2. Development: New-casino development will emphasise sensible, mid-scale size and design as gaming companies prioritise return on invested capital in a soft economy.
 
3. International: Development plans for the Primorye Gaming Zone in Russia, near the eastern port of Vladivostok, will come into focus, revealing its potential to become a prominent Asian gaming center.
 
4. International: Major US gaming operators will continue to scout Asia and other, under-served international markets to develop major gaming resorts.
 
5. Internet: Land-based US casino companies will continue preparations to immediately capitalise on the eventual legalization of Internet poker.
 
6. Internet: Offshore operators, particularly those who have never taken bets from American gamblers, will sign even more deals with US land-based operators in preparation for eventual legalization of online wagering.
 
7. Internet: Social networking and electronic gaming will make further, behind-the-scenes steps toward a convergence that could, at some point, be the "next big thing" in gaming.
 
8. Internet: Sweepstakes convenience gambling in storefront cyber cafes will continue to grow and negatively impact commercial casino revenue unless state and local governments enact stronger restraining legalization.
 
9. Las Vegas: Intense competition accelerates in Las Vegas locals market as local employment and housing markets remain weak.
 
10. Las Vegas: Las Vegas convention business continues its upswing, boosting midweek room rates and improving overall property margins.
 
11. Las Vegas: Las Vegas Strip operators focus on debt restructuring and property enhancements rather than new development and consolidation.
 
12. Lottery: More lotteries will face pressure to privatize or bring in private management, as they simultaneously move toward a greater online presence
 
13. Lottery: The convergence of traditional gaming and state lotteries will accelerate, in large part due to the prospect of Internet gaming.
 
14. Markets: Gaming operators will exert pressure to lower tax rates in high-tax markets to better compete against neighboring states.
 
15. Markets: Legalization efforts will continue in longtime casino-reluctant states such as Kentucky, New Hampshire and Texas, as those states seek additional revenue streams while trying to stem the flight of gambling dollars across state lines.
 
16. Markets: Major states where casino gaming is limited will continue to pursue expansion opportunities, such as in Florida, Illinois and New York.
 
17. Markets: Regional casino competition will continue to increase in both California and the Northeast as racinos, slot parlors and Native American casinos expand and add new upscale amenities placing added pressure on the destination resort cities of Las Vegas and Atlantic City.
 
18. Native American: Expect the argument about opening up the Indian Gaming Regulatory Act for Internet gaming purposes to get louder.
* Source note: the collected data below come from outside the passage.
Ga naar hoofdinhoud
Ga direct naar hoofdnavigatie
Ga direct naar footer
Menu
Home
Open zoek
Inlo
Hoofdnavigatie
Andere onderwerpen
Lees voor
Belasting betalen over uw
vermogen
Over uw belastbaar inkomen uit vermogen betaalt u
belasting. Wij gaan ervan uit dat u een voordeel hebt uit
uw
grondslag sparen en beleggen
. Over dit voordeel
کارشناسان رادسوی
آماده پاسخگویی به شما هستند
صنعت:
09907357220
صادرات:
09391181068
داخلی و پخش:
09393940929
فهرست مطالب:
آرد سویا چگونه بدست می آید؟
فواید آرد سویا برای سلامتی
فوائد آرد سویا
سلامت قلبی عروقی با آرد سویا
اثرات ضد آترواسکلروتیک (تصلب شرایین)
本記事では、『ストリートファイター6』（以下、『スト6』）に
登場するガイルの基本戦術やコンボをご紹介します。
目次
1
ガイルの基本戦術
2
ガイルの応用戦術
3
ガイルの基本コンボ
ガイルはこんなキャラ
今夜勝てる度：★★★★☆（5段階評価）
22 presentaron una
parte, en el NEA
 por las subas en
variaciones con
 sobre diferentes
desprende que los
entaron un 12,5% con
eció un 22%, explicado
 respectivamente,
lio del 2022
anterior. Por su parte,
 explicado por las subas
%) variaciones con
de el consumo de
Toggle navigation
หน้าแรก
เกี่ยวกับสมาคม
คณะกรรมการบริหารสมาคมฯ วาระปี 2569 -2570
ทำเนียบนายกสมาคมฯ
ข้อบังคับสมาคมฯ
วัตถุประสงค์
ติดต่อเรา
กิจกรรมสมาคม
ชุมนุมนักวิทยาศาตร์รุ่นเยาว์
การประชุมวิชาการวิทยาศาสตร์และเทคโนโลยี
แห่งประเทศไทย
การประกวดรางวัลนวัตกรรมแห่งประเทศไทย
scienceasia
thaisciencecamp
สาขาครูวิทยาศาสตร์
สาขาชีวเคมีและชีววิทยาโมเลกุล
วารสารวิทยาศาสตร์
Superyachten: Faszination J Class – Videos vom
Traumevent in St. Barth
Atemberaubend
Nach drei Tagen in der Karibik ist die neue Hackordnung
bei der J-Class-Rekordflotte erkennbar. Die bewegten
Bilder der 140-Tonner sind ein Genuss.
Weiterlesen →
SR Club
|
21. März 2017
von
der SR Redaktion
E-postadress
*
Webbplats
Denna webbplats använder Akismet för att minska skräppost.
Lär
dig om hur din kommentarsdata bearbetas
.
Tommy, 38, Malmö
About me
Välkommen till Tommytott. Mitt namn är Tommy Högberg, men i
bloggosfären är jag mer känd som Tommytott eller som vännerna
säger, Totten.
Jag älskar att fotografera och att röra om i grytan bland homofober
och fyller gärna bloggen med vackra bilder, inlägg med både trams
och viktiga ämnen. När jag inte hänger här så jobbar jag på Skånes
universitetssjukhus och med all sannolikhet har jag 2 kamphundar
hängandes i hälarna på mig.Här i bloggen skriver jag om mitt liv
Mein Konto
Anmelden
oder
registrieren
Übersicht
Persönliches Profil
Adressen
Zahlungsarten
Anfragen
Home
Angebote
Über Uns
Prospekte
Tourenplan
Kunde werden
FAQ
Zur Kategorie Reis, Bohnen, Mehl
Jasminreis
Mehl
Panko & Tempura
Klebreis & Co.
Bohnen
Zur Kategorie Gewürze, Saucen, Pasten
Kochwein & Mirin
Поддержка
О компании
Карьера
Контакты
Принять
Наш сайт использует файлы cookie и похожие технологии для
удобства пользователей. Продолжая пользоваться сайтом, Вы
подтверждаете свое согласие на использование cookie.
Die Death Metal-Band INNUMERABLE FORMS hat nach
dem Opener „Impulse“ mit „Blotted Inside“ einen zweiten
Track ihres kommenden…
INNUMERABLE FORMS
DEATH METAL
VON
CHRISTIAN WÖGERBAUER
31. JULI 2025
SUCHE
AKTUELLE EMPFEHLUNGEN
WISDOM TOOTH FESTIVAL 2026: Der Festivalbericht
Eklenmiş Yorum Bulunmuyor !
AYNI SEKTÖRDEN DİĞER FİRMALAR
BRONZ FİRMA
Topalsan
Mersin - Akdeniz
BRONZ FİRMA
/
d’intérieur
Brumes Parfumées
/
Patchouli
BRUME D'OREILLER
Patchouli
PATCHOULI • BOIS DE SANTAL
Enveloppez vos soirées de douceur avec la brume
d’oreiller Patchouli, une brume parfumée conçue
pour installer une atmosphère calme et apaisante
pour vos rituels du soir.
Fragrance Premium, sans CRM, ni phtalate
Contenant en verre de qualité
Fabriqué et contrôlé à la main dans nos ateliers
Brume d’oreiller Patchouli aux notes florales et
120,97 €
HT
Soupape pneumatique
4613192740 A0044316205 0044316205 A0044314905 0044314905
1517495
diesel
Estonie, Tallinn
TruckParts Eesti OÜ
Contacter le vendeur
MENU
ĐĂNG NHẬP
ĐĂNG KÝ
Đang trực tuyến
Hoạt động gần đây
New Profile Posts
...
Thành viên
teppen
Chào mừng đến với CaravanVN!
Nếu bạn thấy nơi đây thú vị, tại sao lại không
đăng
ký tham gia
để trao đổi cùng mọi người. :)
Native American casinos, meanwhile, will dip their toes into Internet gaming with free-play poker sites
 
19. Operations: Server-based gaming will continue make only small steps as slot managers maintain their wait-and-see approach to the return on investment for such a system.
 
20. Sports Betting: The US Department of Justice will find be pressed to defend the constitutionality of PASPA legalization allowing only four states to practice sports betting in the face of state challenges.
 
21. Technology: The US economy will continue to struggle and unemployment levels will remain high through at least the next year, forcing US casino operators to continue to implement automated technologies and find operating efficiencies. This will lead to further reductions and restructuring of employment and payroll levels for casino operators.